RAW DATA =
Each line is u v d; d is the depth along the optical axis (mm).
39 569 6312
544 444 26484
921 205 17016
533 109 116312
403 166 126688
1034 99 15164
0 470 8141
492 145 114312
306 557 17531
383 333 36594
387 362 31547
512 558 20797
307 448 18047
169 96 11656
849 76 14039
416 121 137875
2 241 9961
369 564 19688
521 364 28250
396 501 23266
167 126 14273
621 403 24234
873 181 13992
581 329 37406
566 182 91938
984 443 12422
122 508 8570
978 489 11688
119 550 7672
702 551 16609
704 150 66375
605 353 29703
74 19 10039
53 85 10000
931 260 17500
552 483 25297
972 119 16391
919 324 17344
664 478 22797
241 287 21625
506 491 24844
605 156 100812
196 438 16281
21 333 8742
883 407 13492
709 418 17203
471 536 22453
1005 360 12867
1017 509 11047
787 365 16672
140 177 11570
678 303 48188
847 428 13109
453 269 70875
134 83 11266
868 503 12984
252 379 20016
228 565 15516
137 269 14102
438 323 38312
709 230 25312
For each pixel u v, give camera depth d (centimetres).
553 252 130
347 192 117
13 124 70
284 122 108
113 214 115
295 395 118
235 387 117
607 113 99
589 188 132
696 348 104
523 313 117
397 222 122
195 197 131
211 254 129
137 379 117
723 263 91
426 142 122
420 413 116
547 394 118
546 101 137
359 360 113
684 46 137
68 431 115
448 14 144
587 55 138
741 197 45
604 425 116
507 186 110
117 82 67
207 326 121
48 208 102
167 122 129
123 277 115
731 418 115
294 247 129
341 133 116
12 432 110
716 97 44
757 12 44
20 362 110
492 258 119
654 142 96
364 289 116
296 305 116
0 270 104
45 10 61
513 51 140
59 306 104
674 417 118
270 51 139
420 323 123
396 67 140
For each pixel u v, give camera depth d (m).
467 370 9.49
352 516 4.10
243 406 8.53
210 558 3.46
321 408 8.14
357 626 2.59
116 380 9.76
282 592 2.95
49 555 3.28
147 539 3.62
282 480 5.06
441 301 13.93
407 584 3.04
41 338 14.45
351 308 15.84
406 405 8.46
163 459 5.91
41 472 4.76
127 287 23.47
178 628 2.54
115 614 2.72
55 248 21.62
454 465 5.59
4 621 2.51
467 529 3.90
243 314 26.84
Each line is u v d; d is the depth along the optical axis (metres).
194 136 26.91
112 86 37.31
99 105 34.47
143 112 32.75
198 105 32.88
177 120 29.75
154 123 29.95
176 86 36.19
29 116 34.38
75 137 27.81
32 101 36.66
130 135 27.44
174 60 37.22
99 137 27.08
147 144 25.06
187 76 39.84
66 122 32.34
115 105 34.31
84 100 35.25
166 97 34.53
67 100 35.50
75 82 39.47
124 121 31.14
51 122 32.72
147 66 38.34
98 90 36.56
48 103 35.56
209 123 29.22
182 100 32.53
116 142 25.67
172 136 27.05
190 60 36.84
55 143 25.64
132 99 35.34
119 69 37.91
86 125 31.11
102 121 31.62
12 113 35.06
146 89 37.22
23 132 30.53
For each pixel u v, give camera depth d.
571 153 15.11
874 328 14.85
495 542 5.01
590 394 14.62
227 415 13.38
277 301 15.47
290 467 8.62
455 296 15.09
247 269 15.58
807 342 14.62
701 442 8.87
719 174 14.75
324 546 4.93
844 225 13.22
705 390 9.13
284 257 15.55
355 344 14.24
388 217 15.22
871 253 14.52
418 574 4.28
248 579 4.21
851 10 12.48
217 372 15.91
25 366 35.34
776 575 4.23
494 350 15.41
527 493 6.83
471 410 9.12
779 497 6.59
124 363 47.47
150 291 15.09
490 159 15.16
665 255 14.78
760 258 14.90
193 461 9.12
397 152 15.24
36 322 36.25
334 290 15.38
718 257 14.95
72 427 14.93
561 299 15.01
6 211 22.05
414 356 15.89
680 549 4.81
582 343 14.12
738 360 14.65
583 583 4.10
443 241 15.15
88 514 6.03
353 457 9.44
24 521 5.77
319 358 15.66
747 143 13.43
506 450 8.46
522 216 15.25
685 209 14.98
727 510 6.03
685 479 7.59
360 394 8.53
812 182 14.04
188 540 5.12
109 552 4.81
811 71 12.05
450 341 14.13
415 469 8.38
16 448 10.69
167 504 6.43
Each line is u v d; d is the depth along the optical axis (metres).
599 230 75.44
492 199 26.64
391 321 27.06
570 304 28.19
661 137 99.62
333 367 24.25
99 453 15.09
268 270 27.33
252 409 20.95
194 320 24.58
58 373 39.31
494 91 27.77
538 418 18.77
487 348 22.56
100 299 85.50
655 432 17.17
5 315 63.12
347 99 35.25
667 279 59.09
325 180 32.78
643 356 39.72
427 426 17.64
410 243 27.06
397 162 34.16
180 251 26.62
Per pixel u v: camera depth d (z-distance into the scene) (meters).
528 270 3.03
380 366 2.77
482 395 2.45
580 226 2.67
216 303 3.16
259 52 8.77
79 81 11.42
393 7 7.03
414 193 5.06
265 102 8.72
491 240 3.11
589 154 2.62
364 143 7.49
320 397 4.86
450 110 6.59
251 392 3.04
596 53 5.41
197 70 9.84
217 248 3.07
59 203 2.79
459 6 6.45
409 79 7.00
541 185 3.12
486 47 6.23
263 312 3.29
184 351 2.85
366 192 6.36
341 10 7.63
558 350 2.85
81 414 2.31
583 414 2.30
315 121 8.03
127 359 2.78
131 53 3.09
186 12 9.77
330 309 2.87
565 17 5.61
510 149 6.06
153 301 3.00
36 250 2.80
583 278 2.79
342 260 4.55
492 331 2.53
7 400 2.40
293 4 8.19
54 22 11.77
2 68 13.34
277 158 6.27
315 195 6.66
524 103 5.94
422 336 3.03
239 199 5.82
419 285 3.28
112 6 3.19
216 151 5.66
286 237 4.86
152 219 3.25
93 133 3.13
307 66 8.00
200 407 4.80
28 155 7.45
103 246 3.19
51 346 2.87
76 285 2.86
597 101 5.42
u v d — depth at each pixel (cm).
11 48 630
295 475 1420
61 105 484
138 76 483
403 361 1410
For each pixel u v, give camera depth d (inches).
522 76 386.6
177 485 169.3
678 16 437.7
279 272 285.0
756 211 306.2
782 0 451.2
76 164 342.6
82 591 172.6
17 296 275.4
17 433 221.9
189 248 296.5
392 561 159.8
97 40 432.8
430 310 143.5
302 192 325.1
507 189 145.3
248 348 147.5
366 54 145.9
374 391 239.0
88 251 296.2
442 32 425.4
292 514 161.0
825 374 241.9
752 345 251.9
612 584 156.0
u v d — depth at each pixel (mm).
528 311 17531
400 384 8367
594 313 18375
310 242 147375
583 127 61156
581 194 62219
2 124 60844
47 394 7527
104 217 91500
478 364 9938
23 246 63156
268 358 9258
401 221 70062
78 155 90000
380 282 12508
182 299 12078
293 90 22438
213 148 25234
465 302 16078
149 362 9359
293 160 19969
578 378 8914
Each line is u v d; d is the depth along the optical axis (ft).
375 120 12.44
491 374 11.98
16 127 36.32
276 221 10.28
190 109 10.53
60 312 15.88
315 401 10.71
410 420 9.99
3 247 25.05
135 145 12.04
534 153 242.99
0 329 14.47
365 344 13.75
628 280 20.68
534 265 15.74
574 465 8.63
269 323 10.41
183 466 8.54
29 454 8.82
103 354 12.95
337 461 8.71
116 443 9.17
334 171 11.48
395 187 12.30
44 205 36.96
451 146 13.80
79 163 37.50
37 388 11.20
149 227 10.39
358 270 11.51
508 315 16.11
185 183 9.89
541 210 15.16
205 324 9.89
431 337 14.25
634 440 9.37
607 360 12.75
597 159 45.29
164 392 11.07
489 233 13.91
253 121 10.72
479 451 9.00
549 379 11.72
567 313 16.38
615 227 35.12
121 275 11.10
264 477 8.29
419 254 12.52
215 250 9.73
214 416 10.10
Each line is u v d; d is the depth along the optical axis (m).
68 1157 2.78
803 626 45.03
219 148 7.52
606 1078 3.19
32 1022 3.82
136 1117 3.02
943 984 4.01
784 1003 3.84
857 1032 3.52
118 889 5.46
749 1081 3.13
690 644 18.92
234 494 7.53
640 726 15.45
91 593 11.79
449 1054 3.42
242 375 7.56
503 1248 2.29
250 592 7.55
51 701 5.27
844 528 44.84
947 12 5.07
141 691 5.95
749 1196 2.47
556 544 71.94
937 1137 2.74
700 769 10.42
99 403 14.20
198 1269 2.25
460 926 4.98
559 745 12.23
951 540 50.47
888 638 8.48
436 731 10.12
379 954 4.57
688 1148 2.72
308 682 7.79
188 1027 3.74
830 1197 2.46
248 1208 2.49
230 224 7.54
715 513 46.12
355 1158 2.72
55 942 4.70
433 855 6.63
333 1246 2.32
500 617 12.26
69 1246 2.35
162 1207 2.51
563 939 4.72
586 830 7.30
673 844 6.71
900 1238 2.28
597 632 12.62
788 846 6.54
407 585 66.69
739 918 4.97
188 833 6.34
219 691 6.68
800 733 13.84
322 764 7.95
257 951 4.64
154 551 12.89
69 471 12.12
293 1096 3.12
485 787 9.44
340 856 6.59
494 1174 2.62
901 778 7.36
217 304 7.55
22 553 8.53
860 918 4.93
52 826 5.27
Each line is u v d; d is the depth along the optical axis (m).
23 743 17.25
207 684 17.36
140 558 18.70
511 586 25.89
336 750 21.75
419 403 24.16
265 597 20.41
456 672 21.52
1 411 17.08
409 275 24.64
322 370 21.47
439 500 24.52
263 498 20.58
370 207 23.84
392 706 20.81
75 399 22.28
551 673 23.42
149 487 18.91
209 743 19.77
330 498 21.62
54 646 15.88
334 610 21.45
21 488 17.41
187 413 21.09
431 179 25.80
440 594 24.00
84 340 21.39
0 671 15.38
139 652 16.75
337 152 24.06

WHAT YOU NEED TO DO =
With the line holding "60 312 15.88" as the first and the line holding "479 451 9.00" as the last, please transcribe exactly the lines of the material above in that range and nothing else.

SOLUTION FOR THIS TASK =
60 312 15.88
315 401 10.71
410 420 9.99
3 247 25.05
135 145 12.04
534 153 242.99
0 329 14.47
365 344 13.75
628 280 20.68
534 265 15.74
574 465 8.63
269 323 10.41
183 466 8.54
29 454 8.82
103 354 12.95
337 461 8.71
116 443 9.17
334 171 11.48
395 187 12.30
44 205 36.96
451 146 13.80
79 163 37.50
37 388 11.20
149 227 10.39
358 270 11.51
508 315 16.11
185 183 9.89
541 210 15.16
205 324 9.89
431 337 14.25
634 440 9.37
607 360 12.75
597 159 45.29
164 392 11.07
489 233 13.91
253 121 10.72
479 451 9.00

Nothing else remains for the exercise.